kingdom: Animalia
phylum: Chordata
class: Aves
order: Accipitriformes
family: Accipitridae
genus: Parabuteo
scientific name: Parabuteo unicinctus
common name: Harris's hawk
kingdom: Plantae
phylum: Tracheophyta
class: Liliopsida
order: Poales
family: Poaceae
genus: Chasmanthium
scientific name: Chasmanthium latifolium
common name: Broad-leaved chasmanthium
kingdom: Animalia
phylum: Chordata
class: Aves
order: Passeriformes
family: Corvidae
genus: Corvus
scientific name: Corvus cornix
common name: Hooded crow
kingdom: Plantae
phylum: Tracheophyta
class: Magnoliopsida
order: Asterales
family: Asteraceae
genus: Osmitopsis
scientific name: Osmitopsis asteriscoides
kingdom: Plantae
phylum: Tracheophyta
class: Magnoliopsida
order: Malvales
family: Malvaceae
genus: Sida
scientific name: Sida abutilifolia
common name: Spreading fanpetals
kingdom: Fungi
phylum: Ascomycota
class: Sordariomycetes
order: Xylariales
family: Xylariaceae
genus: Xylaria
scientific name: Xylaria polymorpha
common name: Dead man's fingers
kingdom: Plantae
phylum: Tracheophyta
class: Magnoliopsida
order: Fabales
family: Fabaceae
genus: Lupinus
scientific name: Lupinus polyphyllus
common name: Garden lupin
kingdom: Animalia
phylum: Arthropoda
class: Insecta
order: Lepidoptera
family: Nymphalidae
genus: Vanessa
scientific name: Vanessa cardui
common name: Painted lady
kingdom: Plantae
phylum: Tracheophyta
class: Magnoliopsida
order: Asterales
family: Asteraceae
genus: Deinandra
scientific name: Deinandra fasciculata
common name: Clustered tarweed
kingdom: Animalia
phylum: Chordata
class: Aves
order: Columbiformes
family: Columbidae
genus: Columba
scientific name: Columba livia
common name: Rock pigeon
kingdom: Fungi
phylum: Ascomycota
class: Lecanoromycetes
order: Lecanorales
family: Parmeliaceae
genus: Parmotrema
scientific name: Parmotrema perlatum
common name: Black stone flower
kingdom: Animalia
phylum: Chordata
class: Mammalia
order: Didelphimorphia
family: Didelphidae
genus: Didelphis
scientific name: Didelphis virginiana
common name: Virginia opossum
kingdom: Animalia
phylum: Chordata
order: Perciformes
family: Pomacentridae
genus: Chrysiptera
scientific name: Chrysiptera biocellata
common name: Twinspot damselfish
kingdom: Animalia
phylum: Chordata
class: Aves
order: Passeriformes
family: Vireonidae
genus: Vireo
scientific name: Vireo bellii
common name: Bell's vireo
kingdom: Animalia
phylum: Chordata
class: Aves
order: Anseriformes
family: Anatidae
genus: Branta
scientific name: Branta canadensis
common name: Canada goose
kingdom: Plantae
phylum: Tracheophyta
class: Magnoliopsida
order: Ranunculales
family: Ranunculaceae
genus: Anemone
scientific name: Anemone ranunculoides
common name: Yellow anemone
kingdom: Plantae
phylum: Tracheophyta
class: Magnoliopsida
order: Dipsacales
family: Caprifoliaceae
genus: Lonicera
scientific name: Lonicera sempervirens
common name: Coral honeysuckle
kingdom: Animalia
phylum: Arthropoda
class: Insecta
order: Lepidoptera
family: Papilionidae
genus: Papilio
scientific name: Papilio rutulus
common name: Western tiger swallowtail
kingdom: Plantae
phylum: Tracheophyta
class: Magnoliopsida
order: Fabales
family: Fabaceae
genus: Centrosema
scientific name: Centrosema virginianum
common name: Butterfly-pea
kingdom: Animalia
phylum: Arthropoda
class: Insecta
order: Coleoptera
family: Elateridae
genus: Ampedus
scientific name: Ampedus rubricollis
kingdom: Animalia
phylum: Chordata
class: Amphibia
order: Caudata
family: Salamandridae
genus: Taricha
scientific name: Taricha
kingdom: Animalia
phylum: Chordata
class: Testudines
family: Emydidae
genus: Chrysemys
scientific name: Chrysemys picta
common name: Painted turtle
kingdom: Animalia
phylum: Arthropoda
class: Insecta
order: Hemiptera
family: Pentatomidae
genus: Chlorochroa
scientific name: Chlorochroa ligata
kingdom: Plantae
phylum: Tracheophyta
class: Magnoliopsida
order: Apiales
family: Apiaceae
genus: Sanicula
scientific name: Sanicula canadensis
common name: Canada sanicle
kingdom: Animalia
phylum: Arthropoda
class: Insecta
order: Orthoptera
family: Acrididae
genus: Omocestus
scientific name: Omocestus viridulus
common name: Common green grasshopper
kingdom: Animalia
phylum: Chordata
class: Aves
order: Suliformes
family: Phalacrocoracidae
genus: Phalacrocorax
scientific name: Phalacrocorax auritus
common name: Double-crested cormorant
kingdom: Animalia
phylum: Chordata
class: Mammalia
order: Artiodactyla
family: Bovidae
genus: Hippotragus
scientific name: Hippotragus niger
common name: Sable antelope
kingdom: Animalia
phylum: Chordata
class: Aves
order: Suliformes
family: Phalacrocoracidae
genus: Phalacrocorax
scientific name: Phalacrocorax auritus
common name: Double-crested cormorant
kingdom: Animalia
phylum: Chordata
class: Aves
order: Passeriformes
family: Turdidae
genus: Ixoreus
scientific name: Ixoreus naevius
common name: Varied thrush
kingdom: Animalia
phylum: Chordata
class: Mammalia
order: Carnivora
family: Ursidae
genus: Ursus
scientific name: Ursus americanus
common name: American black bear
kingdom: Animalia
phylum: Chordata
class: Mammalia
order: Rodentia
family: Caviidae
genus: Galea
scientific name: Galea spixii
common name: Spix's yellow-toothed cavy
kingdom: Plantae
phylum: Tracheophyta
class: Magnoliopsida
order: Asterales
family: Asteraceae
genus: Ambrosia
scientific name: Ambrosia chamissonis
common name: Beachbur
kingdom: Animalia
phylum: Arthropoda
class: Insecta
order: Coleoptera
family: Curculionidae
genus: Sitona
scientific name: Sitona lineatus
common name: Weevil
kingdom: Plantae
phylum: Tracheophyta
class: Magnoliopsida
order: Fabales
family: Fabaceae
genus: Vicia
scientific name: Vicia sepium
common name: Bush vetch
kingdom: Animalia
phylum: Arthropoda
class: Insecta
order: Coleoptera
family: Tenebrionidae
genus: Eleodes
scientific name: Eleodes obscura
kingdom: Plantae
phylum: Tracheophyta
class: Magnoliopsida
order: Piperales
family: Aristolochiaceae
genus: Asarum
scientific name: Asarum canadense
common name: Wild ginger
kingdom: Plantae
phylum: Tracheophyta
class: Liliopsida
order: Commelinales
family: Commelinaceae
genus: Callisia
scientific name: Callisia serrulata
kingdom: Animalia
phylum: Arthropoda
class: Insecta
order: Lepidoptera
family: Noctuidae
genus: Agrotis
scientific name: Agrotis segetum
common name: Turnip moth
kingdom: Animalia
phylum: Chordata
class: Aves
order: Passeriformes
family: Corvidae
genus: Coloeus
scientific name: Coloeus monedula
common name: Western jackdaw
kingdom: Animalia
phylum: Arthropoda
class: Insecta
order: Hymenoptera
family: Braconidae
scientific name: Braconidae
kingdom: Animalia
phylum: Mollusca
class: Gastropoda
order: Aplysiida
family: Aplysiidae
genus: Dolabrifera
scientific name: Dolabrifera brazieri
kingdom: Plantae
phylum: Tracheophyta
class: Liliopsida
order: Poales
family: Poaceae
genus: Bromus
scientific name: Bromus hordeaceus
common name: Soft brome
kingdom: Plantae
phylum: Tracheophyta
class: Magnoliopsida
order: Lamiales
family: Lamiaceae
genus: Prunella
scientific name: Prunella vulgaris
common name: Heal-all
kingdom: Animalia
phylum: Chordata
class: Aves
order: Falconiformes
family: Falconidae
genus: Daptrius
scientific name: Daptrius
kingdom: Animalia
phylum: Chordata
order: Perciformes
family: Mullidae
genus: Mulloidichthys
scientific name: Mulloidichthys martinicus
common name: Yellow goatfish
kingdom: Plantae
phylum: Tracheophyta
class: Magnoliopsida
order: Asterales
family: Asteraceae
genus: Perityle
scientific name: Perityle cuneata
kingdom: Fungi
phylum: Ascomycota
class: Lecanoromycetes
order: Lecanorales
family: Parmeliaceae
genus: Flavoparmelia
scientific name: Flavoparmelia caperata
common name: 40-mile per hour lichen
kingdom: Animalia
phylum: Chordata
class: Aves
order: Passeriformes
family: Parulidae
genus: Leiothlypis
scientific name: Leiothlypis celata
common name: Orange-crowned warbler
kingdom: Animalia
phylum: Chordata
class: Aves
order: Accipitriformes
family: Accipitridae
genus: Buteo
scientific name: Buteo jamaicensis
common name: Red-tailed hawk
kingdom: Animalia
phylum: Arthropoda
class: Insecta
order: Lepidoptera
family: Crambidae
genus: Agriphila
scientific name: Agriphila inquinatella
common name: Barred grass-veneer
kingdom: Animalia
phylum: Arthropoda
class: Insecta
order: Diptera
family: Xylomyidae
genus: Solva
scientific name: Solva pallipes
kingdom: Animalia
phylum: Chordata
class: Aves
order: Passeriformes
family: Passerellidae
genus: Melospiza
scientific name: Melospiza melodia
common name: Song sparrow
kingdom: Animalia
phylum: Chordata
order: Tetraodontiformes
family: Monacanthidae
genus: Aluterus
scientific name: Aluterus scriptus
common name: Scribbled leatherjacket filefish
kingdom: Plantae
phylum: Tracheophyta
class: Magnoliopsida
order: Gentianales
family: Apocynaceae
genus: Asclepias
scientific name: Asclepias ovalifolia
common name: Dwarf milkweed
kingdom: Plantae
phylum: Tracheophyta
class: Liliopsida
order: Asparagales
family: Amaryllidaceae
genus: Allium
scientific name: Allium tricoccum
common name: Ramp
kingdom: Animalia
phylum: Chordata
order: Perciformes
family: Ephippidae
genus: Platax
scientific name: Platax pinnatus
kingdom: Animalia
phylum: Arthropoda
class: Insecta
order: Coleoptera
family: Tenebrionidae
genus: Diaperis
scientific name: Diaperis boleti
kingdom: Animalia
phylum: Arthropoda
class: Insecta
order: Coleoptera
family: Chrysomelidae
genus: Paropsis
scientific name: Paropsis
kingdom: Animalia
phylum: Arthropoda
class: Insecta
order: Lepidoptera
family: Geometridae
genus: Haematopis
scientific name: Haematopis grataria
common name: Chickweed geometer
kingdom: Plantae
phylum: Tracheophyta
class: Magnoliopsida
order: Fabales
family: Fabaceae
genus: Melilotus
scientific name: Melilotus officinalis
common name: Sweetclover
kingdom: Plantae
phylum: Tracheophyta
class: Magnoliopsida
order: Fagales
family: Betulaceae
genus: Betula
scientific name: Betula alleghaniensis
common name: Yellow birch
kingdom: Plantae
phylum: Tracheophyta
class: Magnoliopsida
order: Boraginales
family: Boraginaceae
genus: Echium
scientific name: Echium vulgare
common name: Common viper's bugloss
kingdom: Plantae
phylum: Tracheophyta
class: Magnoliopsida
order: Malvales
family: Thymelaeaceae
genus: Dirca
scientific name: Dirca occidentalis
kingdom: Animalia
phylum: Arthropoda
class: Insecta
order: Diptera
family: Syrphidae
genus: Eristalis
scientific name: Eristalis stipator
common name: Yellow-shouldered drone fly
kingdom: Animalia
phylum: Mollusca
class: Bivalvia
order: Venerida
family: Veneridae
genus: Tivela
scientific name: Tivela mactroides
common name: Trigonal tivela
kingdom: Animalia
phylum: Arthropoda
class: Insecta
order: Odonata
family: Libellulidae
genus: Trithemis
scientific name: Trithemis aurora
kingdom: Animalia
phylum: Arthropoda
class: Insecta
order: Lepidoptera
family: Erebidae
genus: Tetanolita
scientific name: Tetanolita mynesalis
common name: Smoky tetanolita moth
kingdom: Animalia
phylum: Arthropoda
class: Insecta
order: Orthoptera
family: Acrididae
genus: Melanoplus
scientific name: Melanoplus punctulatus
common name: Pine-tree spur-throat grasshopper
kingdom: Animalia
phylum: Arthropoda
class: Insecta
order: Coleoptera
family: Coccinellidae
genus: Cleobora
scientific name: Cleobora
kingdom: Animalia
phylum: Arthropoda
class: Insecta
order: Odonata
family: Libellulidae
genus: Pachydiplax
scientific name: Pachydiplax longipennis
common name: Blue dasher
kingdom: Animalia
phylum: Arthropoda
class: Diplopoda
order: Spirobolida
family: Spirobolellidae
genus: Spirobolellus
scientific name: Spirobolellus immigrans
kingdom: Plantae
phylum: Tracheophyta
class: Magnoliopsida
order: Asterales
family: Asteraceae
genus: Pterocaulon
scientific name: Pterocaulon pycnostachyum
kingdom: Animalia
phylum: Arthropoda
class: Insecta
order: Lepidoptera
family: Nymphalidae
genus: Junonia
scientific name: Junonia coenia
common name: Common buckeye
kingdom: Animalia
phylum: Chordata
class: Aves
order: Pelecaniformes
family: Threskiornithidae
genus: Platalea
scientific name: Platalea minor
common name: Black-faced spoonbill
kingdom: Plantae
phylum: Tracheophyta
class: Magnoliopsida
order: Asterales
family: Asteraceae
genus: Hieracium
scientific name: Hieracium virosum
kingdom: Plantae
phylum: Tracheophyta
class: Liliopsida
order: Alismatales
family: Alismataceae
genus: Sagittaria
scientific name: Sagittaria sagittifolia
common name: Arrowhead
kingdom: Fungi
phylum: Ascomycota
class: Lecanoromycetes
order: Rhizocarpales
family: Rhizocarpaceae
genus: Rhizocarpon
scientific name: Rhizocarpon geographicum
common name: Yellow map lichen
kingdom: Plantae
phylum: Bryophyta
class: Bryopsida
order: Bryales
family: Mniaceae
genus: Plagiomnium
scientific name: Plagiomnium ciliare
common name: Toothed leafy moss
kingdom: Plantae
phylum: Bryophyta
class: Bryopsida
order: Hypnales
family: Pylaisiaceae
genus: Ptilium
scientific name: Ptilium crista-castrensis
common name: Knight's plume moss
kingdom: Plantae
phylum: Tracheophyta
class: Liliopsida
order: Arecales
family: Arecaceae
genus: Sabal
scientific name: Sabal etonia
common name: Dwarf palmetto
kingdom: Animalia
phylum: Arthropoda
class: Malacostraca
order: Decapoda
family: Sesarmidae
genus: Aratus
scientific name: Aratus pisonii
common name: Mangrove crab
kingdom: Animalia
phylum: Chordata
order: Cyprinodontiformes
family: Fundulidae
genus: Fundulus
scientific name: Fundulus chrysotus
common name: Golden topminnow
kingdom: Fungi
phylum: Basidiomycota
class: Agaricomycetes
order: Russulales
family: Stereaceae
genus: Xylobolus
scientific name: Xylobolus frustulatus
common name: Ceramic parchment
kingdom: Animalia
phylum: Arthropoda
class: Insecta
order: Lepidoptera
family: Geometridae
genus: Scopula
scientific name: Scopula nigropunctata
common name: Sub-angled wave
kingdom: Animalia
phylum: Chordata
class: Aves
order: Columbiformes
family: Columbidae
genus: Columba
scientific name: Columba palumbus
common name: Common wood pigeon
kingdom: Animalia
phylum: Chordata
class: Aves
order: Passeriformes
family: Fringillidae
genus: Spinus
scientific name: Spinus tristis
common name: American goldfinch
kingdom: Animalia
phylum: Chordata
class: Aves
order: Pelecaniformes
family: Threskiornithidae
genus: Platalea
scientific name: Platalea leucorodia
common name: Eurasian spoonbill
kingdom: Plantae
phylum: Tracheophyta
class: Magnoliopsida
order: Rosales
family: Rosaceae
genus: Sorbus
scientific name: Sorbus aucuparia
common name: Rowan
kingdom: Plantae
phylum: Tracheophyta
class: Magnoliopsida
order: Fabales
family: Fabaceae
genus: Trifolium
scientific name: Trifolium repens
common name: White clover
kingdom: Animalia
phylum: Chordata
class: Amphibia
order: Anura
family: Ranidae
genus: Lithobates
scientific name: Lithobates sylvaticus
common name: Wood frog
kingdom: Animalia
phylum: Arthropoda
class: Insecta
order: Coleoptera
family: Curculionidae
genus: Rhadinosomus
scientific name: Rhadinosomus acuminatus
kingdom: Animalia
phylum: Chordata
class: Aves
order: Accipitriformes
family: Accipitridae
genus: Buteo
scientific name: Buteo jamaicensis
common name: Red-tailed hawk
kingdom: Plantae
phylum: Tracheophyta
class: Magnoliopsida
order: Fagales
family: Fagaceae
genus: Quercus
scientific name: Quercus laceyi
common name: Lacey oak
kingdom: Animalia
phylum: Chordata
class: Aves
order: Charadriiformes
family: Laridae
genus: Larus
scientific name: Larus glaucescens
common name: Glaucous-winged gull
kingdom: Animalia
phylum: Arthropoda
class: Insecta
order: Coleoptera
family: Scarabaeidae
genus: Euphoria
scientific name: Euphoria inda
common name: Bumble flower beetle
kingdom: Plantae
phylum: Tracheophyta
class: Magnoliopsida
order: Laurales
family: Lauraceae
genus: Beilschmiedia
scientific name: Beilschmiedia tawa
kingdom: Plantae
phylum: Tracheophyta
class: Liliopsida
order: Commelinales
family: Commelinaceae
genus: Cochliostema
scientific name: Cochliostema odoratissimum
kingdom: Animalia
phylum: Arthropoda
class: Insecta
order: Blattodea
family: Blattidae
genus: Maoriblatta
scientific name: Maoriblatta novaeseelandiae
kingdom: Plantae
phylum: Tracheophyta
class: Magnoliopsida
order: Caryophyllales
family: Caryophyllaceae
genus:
★ ★ ★ ★
REQUIRED WORK:
Please put the lines from the one containing "common name: Canada sanicle" through the one containing "scientific name: Ursus americanus" into a JSON list of strings, one string per line, leaving out any blank lines.

TASK RESPONSE:
[
  "common name: Canada sanicle",
  "kingdom: Animalia",
  "phylum: Arthropoda",
  "class: Insecta",
  "order: Orthoptera",
  "family: Acrididae",
  "genus: Omocestus",
  "scientific name: Omocestus viridulus",
  "common name: Common green grasshopper",
  "kingdom: Animalia",
  "phylum: Chordata",
  "class: Aves",
  "order: Suliformes",
  "family: Phalacrocoracidae",
  "genus: Phalacrocorax",
  "scientific name: Phalacrocorax auritus",
  "common name: Double-crested cormorant",
  "kingdom: Animalia",
  "phylum: Chordata",
  "class: Mammalia",
  "order: Artiodactyla",
  "family: Bovidae",
  "genus: Hippotragus",
  "scientific name: Hippotragus niger",
  "common name: Sable antelope",
  "kingdom: Animalia",
  "phylum: Chordata",
  "class: Aves",
  "order: Suliformes",
  "family: Phalacrocoracidae",
  "genus: Phalacrocorax",
  "scientific name: Phalacrocorax auritus",
  "common name: Double-crested cormorant",
  "kingdom: Animalia",
  "phylum: Chordata",
  "class: Aves",
  "order: Passeriformes",
  "family: Turdidae",
  "genus: Ixoreus",
  "scientific name: Ixoreus naevius",
  "common name: Varied thrush",
  "kingdom: Animalia",
  "phylum: Chordata",
  "class: Mammalia",
  "order: Carnivora",
  "family: Ursidae",
  "genus: Ursus",
  "scientific name: Ursus americanus"
]